As I sit down to write this post, Tim Lincecum is taking the mound to pitch against the Colorado Rockies. Catching him is Hector Sanchez. Now, as you may be aware, Sanchez has emerged as Lincecum’s “personal catcher,” which is to say that he always catches when Tim pitches. Never mind that the reigning National League MVP also plays catcher for the Giants, it’s worth noting that Sanchez isn’t very good. He isn’t very good at hitting, playing defense, or running the bases. Here is a chart of all of Lincecum’s starts since the beginning of 2012 (h/t Twitter user @carmerkiew). As you can plainly see, Sanchez has started 17 of Lincecum’s last 21 starts, with 3 of the 4 non-Sanchez starts coming when Hector was on the DL.
Sanchez’s hitting woes could take up an entire separate post, but I wanted to focus on one very specific part of Sanchez’s game that he struggles with – framing pitches. Now, this has been a somewhat popular subject recently, having been the subject of posts by Baseball Prospectus’ Sam Miller, and McCovey Chronicles’ Grant Brisbee. Both articles are excellent, and you should read them both if you haven’t. The BP article has lots of GIF’s if your interested, as well as the nitty gritty details as to some of the reasons why Sanchez struggles with this particular skill. In short, the key to getting more calls on borderline pitches is to be as quiet with your movements as possible. Don’t move the glove or your head around too much and you’ll get your fair share of borderline calls. Sanchez, however, is the opposite of quiet. His head especially is all over the place, as you can see in the GIF’s in the Miller article.
Research from 2008 came to the conclusion that the run difference between a called strike and a called ball was 0.13 runs. Now, that may not sound like much, but pitchers throw around 3000 pitches per season. In the Brisbee article I linked to above, Grant notes that for every 27.3 pitches thrown to Sanchez, Hector loses a strike call he should have gotten. Over the course of a 3000 pitch season that’s 109.9 missed strike calls – or over 14 runs lost per season. Now, obviously, this isn’t taking everything into account. For instance, I didn’t look at the number of pitches that should have been called strikes that Sanchez successfully framed.
That being said, digging yourself into a 14-run hole before taking all the good things into account is less than ideal. And the fact of the matter is right now Lincecum needs all the help he can get. As I write this he’s given up 6 runs in 5 innings with 4 walks, bringing his season total up to 11 in 10 innings pitched. He walked Rockies pitcher Juan Nicasio – twice. His fastball is dead-straight and getting crushed, and his breaking pitches can’t find the zone (luckily the Rockies are swinging at them anyway).
And, of course, there’s a measure of overreaction going on here. Sanchez’s struggles last game were historic for him – 9 pitches called balls that should have been strikes is a career high – and indeed in the game I’m watching right now he’s been better. But if Lincecum is going to continue to trot out there every 5th day, and as long as Sanchez continues to catch him, this is something to keep an eye on.

* [TASK DESCRIPTION]:
Reproduce word for word the passage of the post about Hector Sanchez catching Tim Lincecum, from "And, of course, there’s" to "keep an eye on.". The data that follows is unrelated to the post about Lincecum and Sanchez.

* [DATA RECORDS]:
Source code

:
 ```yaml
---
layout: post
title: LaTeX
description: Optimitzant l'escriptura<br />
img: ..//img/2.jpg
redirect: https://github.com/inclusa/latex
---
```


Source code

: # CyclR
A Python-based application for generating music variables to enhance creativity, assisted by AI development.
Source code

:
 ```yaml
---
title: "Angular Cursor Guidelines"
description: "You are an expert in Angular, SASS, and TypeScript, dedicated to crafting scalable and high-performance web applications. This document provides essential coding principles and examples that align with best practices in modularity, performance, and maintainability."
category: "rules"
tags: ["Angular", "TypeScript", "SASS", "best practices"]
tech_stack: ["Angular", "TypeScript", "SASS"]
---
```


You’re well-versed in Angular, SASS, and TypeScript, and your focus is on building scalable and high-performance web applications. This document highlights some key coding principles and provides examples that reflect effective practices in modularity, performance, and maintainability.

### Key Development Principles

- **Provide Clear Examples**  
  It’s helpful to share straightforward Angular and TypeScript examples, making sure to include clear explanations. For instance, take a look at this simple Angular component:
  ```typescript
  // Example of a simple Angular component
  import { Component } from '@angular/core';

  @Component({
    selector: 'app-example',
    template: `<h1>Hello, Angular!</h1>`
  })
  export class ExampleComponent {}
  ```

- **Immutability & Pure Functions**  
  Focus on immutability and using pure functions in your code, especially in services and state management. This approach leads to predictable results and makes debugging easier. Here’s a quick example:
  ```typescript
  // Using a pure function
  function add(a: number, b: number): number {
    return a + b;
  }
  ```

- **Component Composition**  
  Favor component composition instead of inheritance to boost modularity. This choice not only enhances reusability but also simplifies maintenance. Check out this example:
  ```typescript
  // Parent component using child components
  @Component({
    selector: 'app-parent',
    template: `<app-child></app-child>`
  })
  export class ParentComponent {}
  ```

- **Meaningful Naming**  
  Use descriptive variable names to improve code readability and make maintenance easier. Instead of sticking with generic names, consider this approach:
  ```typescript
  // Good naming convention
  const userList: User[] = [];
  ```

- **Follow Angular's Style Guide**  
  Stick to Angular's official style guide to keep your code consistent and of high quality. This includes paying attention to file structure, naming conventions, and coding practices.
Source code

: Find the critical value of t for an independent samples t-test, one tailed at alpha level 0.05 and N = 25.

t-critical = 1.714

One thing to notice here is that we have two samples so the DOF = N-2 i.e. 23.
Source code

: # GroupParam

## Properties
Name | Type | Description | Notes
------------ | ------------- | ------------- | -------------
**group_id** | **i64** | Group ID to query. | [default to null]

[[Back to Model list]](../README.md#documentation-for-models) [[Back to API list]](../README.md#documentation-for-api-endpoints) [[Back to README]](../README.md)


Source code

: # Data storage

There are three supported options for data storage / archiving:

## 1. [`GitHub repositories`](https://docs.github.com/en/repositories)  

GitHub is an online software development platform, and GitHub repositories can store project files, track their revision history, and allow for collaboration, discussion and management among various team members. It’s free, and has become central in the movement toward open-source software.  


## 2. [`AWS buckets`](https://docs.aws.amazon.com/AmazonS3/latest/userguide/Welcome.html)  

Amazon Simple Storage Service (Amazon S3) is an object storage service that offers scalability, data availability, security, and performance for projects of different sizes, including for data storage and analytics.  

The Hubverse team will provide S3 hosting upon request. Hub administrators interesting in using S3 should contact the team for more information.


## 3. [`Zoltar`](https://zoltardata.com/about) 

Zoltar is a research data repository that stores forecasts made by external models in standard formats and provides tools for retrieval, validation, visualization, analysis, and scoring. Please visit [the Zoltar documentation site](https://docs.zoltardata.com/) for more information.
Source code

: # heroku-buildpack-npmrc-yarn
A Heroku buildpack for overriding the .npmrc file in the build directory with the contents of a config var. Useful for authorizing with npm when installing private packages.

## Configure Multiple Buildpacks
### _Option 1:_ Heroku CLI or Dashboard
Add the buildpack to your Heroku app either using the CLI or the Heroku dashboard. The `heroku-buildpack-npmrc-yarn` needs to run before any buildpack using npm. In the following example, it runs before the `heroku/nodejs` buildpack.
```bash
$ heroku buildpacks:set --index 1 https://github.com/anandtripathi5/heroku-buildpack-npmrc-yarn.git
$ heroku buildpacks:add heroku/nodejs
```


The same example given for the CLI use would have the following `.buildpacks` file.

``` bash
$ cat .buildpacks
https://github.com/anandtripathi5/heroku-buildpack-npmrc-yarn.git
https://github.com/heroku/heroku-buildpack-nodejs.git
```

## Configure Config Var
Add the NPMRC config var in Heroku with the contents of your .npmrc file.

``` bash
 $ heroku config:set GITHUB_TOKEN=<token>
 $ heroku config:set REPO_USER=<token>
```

* [THE ANSWER]:
And, of course, there’s a measure of overreaction going on here. Sanchez’s struggles last game were historic for him – 9 pitches called balls that should have been strikes is a career high – and indeed in the game I’m watching right now he’s been better. But if Lincecum is going to continue to trot out there every 5th day, and as long as Sanchez continues to catch him, this is something to keep an eye on.